By chris kelly
I t has always been about more than killing time.
In 1926, when John Cittadino created Seashore Day Camp his idea was to create a program where parents could send their kids to gain valuable experience interacting with others. Seventy-five years later that same principle remains.
Though under different ownership, Cittadino’s simple philosophy is the driving idea behind the Long Branch institution today.
"We want to provide a positive, safe environment where the kids are constantly learning and having fun," said camp director John Villapiano.
According to Villapiano, it was during the 1920s that day camps were created because parents wanted their kids to do more than hang out at the beach.
Under the guidance of the Villapiano family, the former day camp has become a well-regarded educational institution, as well, where working parents can leave their children content in the knowledge that it is more than a baby-sitting service.
It was the late Gus Villapiano who first began to think of Seashore as an educational facility, when he began a nursery school program at the Broadway location.
"It’s interesting the way the education component of the camp began," Director John Villapiano said. "My father developed a half-day nursery program in 1978 to supplement his pension.
"It was when I came back in the ’70s that I saw there was a huge potential — need really — by parents to have a quality child care program for their kids on a full-day basis."
He noted that the camps had established a reputation for helping children develop athletically and build self-confidence, and much of that ideal has been carried over into the facility’s educational program.
The camps themselves are more educational than ever.
The days when kids solely participated in competitive athletics all day long are long past.
Instead, along with the standard sports activities, Seashore offers arts and crafts, roller-skating, ice skating, beach activities and much more.
And all those daily activities are bolstered by a raft of special activities that occurs each week. The Villapiano family has turned Fridays at the camp into special theme days. Water, Caribbean, Wrestling and Circus Days are only a few of the special events the campers get to participate in to make their summers memorable.

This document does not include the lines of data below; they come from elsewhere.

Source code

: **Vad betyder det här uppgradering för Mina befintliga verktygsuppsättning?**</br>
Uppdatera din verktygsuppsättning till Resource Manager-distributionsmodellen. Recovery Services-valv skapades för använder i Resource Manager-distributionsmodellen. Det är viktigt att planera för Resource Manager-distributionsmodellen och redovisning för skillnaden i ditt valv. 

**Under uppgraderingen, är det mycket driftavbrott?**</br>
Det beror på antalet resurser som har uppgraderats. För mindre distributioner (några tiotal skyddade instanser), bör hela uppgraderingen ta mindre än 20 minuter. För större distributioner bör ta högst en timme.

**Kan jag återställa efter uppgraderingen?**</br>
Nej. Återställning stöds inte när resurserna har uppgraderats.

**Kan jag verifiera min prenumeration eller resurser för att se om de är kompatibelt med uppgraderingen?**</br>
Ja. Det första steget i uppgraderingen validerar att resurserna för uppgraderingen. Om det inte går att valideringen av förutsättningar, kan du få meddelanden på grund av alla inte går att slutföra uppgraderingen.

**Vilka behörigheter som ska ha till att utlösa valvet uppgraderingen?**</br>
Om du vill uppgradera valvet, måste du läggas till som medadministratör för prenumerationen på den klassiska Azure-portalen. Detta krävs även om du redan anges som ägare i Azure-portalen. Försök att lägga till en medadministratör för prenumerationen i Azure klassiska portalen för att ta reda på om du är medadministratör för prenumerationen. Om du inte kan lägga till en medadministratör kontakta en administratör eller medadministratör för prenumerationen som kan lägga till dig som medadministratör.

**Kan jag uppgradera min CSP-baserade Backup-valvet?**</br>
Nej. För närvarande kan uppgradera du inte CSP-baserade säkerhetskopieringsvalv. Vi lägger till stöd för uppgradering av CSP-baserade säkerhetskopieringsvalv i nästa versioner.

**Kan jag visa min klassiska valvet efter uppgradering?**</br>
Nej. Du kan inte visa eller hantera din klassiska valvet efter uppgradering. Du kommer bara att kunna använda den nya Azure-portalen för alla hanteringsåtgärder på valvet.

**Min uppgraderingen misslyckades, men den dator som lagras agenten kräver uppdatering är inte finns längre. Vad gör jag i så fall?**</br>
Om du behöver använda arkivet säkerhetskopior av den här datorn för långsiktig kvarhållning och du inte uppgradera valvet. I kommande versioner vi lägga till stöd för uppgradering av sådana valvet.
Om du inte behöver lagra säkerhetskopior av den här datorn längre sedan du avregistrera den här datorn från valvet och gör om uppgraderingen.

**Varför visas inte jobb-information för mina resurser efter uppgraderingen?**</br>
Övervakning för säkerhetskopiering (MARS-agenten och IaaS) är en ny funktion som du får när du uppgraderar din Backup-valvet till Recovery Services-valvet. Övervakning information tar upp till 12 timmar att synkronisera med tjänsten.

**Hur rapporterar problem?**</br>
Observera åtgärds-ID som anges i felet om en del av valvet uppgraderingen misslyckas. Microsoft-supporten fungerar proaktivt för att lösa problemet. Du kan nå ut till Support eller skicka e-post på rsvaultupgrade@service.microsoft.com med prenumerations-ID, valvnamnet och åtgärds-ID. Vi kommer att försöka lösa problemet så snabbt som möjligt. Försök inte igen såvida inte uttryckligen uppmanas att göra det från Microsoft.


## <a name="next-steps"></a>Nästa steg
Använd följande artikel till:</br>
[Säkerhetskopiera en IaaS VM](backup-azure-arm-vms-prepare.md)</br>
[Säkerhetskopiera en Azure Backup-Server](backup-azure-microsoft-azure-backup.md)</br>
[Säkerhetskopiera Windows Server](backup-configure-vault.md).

In fact, campers have been practicing with the performers from the Circus of the Kids program and will display the skills they developed in time for the 75th anniversary celebration on Saturday,
Circus of the Kids is preparing the campers to put on a show that includes globe-walking, forming body pyramids, jumping through hoops of fire and even eating fire.
The Villapiano family first became involved with the camp when Gus Villapiano became the director full time after World War II. His children, who run the camp now, actually were campers.
"It’s funny," said John Villapiano, "in my lifetime I have only spent three summers away from Seashore since I was a camper."
Another interesting fact about the 160 employees of the camp is that about 60 percent were once campers themselves. In addition, about 80 percent of the campers are returnees from the previous year.
Past and present campers and their parents are invited to the join the festivities Saturday, July 7 from noon to 4 p.m.